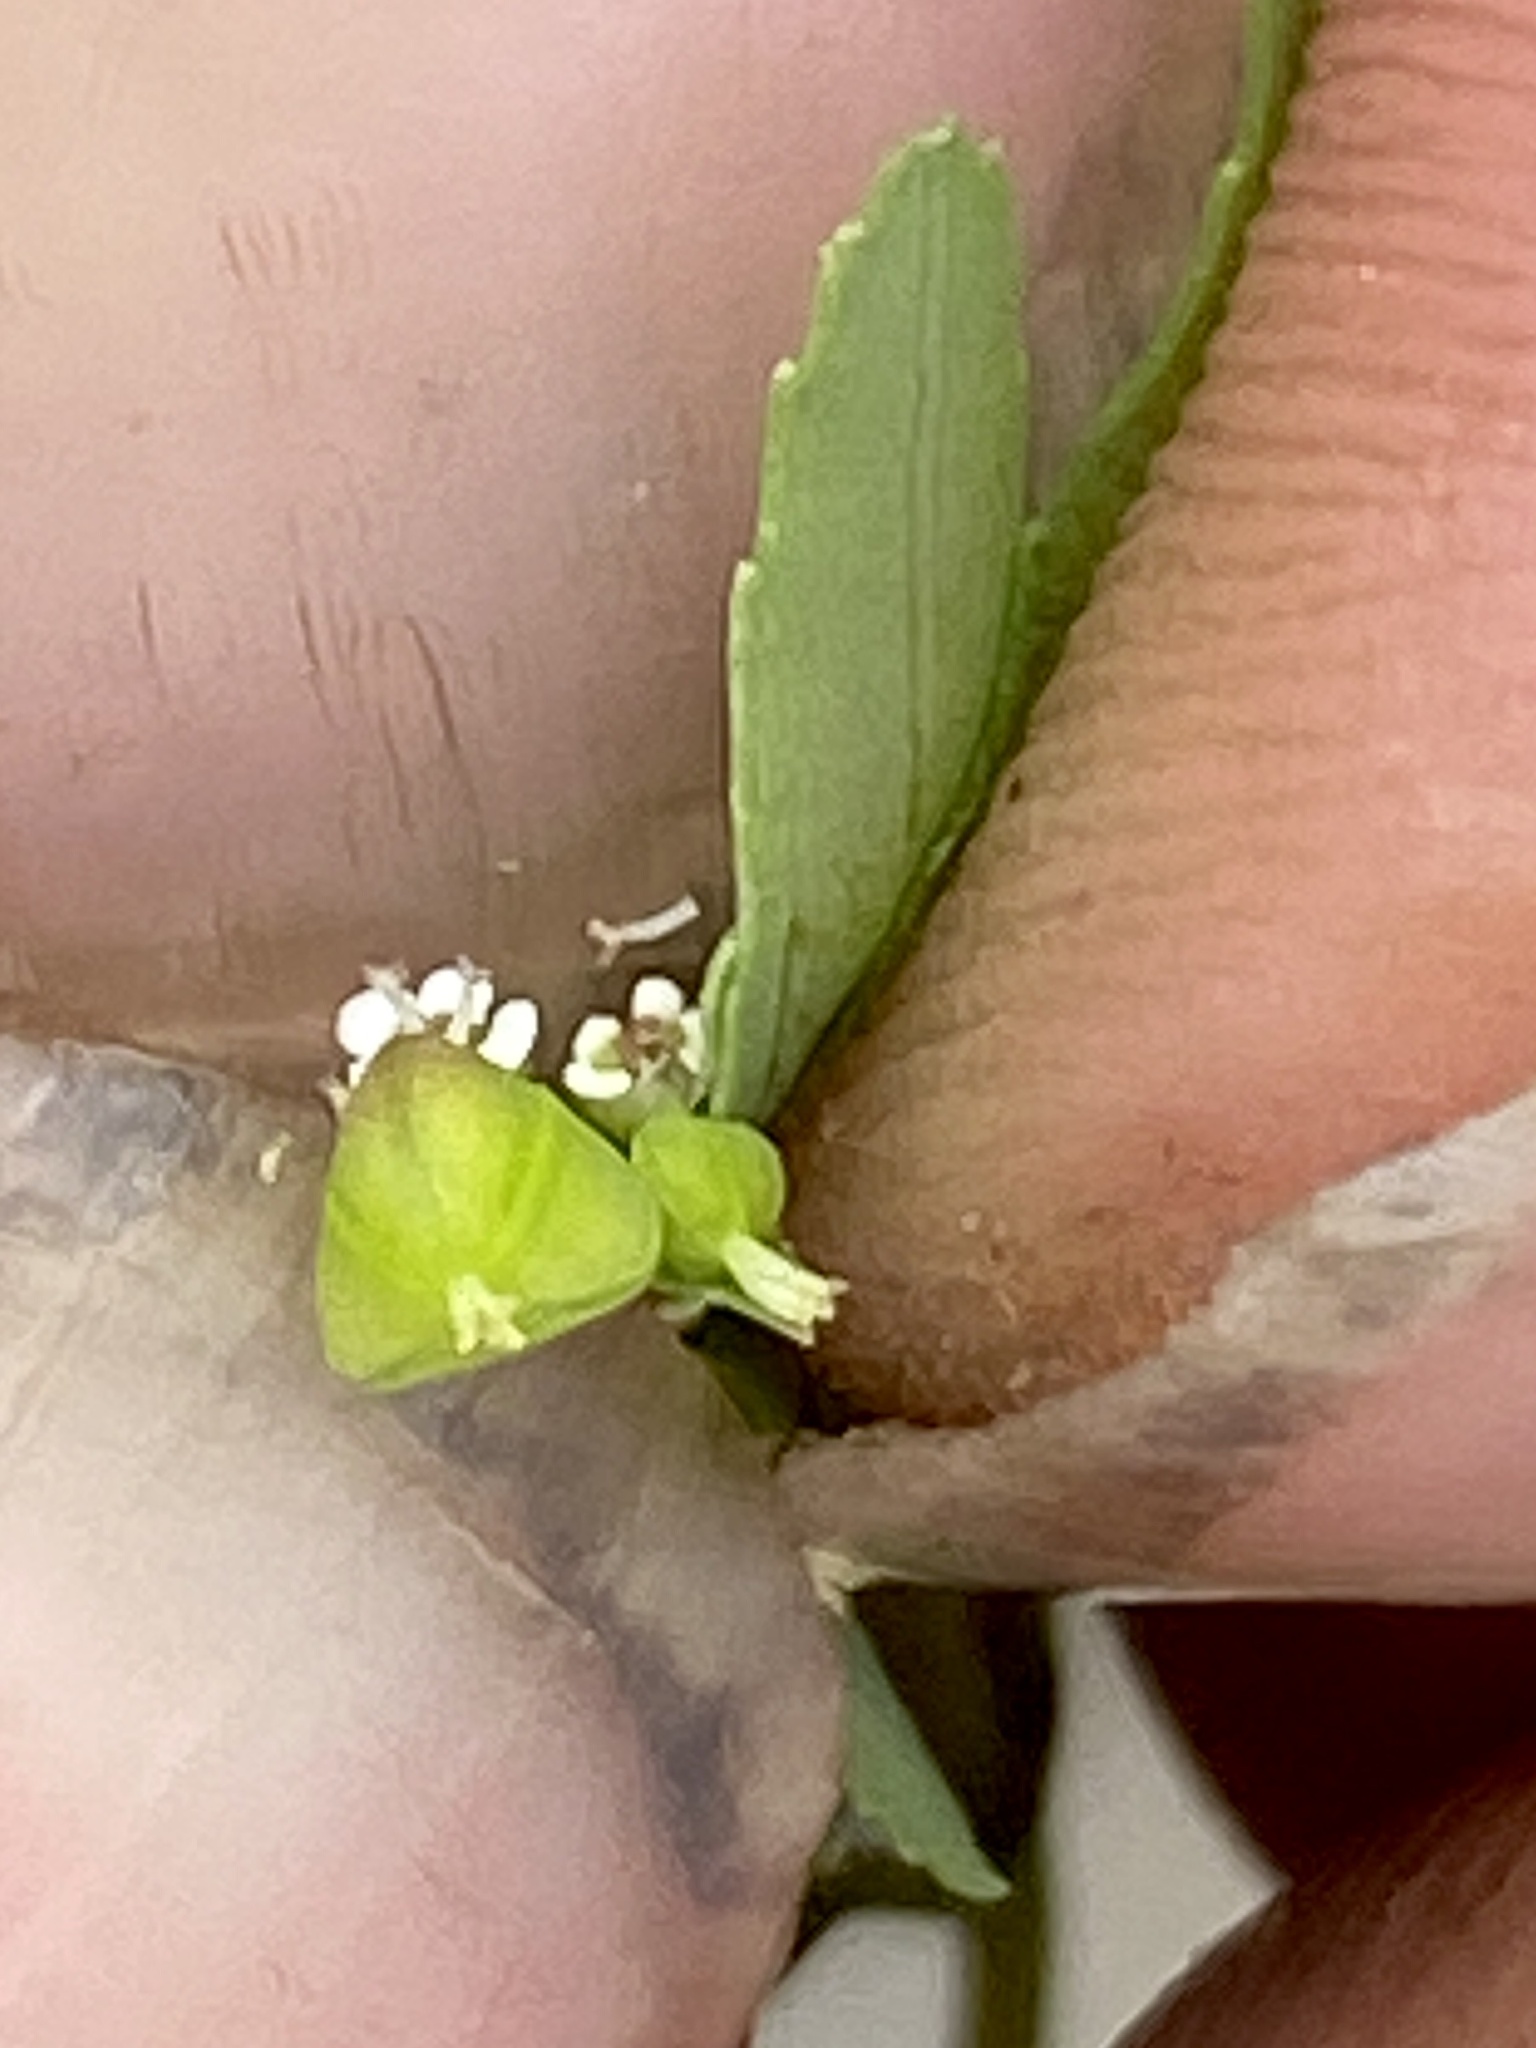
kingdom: Plantae
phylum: Tracheophyta
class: Magnoliopsida
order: Malpighiales
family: Euphorbiaceae
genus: Euphorbia
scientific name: Euphorbia nutans
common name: Eyebane
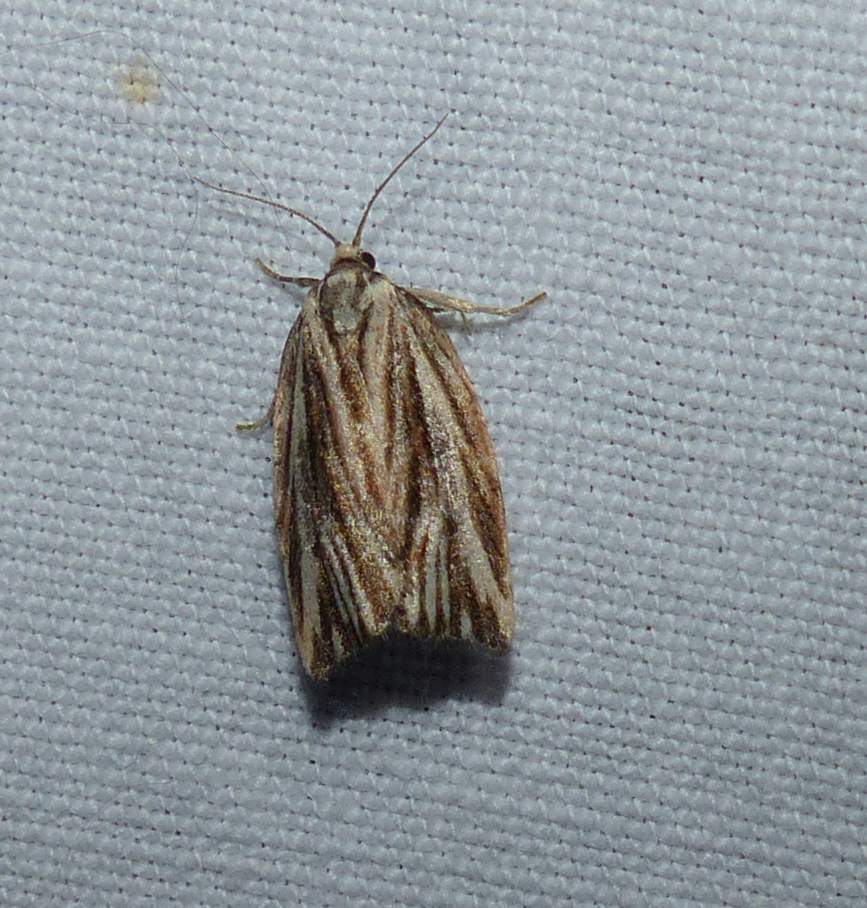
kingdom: Animalia
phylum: Arthropoda
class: Insecta
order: Lepidoptera
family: Tortricidae
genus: Archips
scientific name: Archips strianus
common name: Striated tortrix moth
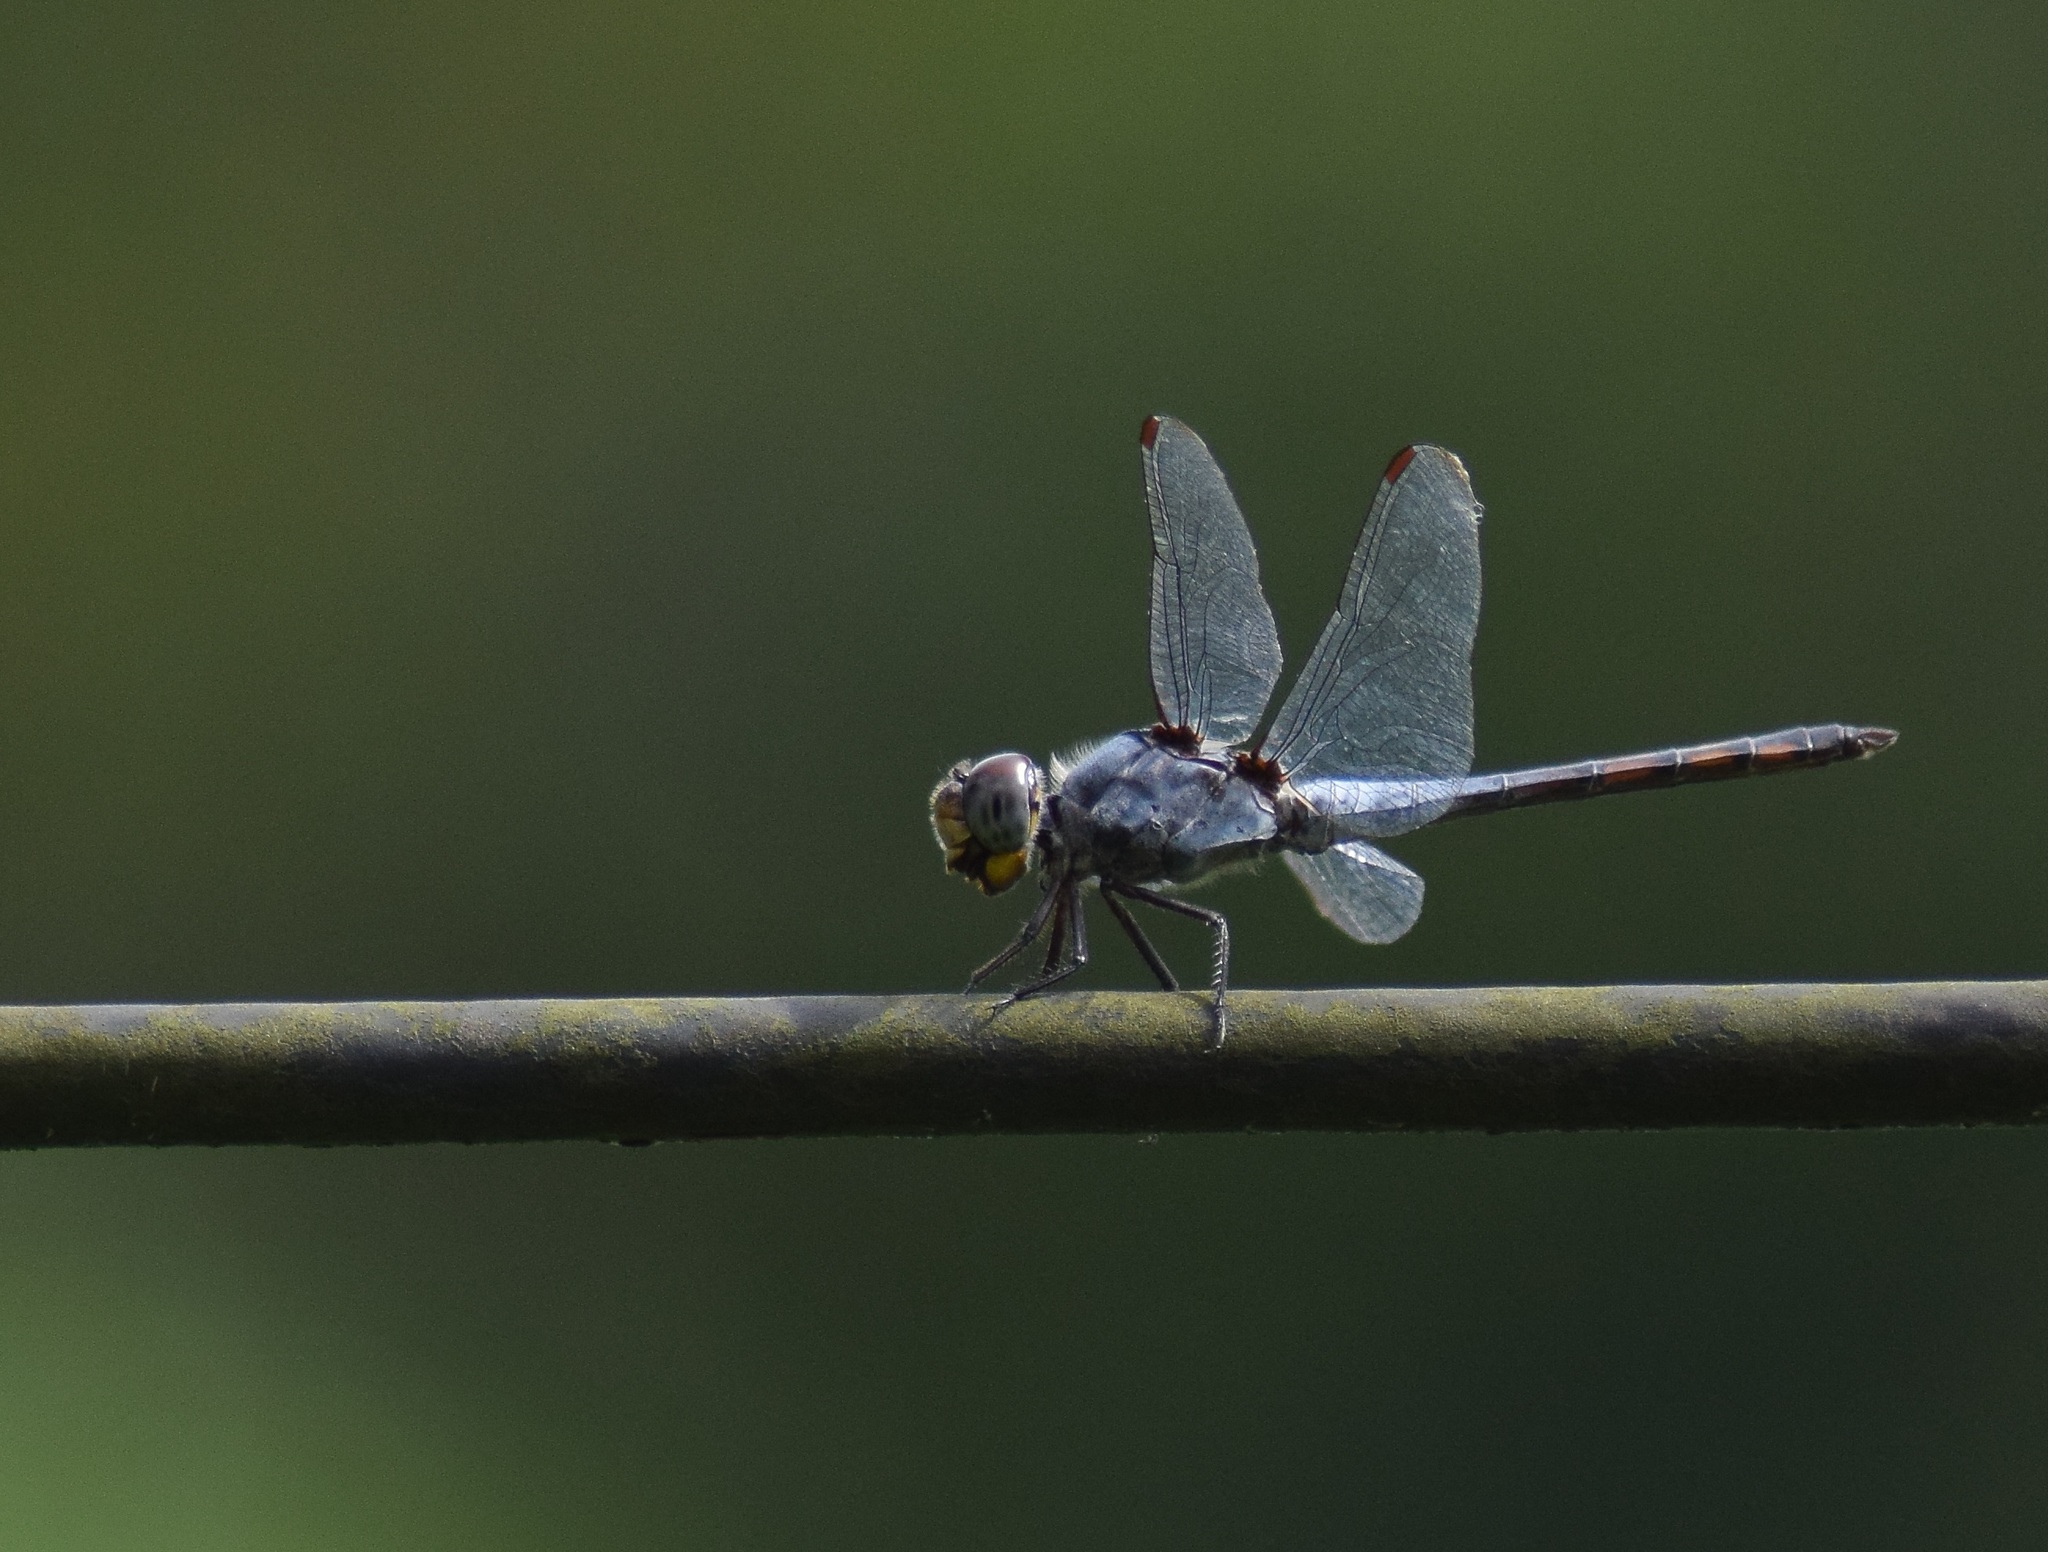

════════════════

■ Exercise objective ■
Convert every text line in the data above into a JSON list of strings, one string per line, with blank lines skipped and the pictures left out.

■ Answer below ■
[
  "kingdom: Plantae",
  "phylum: Tracheophyta",
  "class: Magnoliopsida",
  "order: Malpighiales",
  "family: Euphorbiaceae",
  "genus: Euphorbia",
  "scientific name: Euphorbia nutans",
  "common name: Eyebane",
  "kingdom: Animalia",
  "phylum: Arthropoda",
  "class: Insecta",
  "order: Lepidoptera",
  "family: Tortricidae",
  "genus: Archips",
  "scientific name: Archips strianus",
  "common name: Striated tortrix moth"
]